## Instruction
Rewrite the material below with every "catalogue / barcode" changed to "catalog number", leaving everything else as it is.

Dataset items:
--------------------

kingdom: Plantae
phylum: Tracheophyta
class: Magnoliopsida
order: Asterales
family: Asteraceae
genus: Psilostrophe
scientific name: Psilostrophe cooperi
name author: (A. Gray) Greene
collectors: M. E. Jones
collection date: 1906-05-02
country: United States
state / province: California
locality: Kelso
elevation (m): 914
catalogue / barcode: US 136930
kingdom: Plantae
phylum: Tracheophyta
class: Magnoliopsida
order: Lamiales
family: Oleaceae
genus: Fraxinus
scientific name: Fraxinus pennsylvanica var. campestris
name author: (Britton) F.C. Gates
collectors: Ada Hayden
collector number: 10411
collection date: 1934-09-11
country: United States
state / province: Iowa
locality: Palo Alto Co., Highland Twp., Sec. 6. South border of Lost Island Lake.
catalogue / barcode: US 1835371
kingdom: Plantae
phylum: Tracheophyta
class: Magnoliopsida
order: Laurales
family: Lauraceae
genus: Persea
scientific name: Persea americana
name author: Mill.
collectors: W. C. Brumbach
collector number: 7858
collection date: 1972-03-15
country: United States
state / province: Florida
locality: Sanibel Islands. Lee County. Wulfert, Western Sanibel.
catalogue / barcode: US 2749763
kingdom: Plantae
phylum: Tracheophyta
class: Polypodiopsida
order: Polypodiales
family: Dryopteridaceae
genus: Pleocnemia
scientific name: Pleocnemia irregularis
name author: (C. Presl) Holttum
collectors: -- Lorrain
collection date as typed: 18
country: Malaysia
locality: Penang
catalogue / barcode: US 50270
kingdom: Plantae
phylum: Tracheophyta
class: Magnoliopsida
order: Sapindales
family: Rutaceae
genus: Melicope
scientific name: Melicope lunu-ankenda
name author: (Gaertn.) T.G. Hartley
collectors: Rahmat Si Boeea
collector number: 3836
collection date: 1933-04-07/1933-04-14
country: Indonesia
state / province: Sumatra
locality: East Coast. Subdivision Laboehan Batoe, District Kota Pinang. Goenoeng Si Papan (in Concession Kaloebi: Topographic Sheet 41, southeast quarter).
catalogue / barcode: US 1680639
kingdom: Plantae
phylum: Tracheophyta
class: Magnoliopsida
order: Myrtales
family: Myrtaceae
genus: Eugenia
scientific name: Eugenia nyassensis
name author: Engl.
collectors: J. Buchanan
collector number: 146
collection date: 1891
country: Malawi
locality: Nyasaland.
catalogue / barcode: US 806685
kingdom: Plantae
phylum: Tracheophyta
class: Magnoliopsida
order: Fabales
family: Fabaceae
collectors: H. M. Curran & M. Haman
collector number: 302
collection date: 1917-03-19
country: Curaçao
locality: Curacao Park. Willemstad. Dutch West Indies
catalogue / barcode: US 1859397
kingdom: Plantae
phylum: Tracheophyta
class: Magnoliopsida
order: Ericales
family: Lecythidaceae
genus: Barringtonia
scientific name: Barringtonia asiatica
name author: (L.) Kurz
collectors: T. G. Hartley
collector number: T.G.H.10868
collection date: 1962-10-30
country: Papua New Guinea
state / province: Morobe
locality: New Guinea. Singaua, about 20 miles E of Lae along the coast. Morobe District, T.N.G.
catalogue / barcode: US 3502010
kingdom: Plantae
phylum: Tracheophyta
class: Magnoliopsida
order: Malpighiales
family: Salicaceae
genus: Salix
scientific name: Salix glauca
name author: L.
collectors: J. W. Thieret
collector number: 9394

--------------------

## Solution to the problem
kingdom: Plantae
phylum: Tracheophyta
class: Magnoliopsida
order: Asterales
family: Asteraceae
genus: Psilostrophe
scientific name: Psilostrophe cooperi
name author: (A. Gray) Greene
collectors: M. E. Jones
collection date: 1906-05-02
country: United States
state / province: California
locality: Kelso
elevation (m): 914
catalog number: US 136930
kingdom: Plantae
phylum: Tracheophyta
class: Magnoliopsida
order: Lamiales
family: Oleaceae
genus: Fraxinus
scientific name: Fraxinus pennsylvanica var. campestris
name author: (Britton) F.C. Gates
collectors: Ada Hayden
collector number: 10411
collection date: 1934-09-11
country: United States
state / province: Iowa
locality: Palo Alto Co., Highland Twp., Sec. 6. South border of Lost Island Lake.
catalog number: US 1835371
kingdom: Plantae
phylum: Tracheophyta
class: Magnoliopsida
order: Laurales
family: Lauraceae
genus: Persea
scientific name: Persea americana
name author: Mill.
collectors: W. C. Brumbach
collector number: 7858
collection date: 1972-03-15
country: United States
state / province: Florida
locality: Sanibel Islands. Lee County. Wulfert, Western Sanibel.
catalog number: US 2749763
kingdom: Plantae
phylum: Tracheophyta
class: Polypodiopsida
order: Polypodiales
family: Dryopteridaceae
genus: Pleocnemia
scientific name: Pleocnemia irregularis
name author: (C. Presl) Holttum
collectors: -- Lorrain
collection date as typed: 18
country: Malaysia
locality: Penang
catalog number: US 50270
kingdom: Plantae
phylum: Tracheophyta
class: Magnoliopsida
order: Sapindales
family: Rutaceae
genus: Melicope
scientific name: Melicope lunu-ankenda
name author: (Gaertn.) T.G. Hartley
collectors: Rahmat Si Boeea
collector number: 3836
collection date: 1933-04-07/1933-04-14
country: Indonesia
state / province: Sumatra
locality: East Coast. Subdivision Laboehan Batoe, District Kota Pinang. Goenoeng Si Papan (in Concession Kaloebi: Topographic Sheet 41, southeast quarter).
catalog number: US 1680639
kingdom: Plantae
phylum: Tracheophyta
class: Magnoliopsida
order: Myrtales
family: Myrtaceae
genus: Eugenia
scientific name: Eugenia nyassensis
name author: Engl.
collectors: J. Buchanan
collector number: 146
collection date: 1891
country: Malawi
locality: Nyasaland.
catalog number: US 806685
kingdom: Plantae
phylum: Tracheophyta
class: Magnoliopsida
order: Fabales
family: Fabaceae
collectors: H. M. Curran & M. Haman
collector number: 302
collection date: 1917-03-19
country: Curaçao
locality: Curacao Park. Willemstad. Dutch West Indies
catalog number: US 1859397
kingdom: Plantae
phylum: Tracheophyta
class: Magnoliopsida
order: Ericales
family: Lecythidaceae
genus: Barringtonia
scientific name: Barringtonia asiatica
name author: (L.) Kurz
collectors: T. G. Hartley
collector number: T.G.H.10868
collection date: 1962-10-30
country: Papua New Guinea
state / province: Morobe
locality: New Guinea. Singaua, about 20 miles E of Lae along the coast. Morobe District, T.N.G.
catalog number: US 3502010
kingdom: Plantae
phylum: Tracheophyta
class: Magnoliopsida
order: Malpighiales
family: Salicaceae
genus: Salix
scientific name: Salix glauca
name author: L.
collectors: J. W. Thieret
collector number: 9394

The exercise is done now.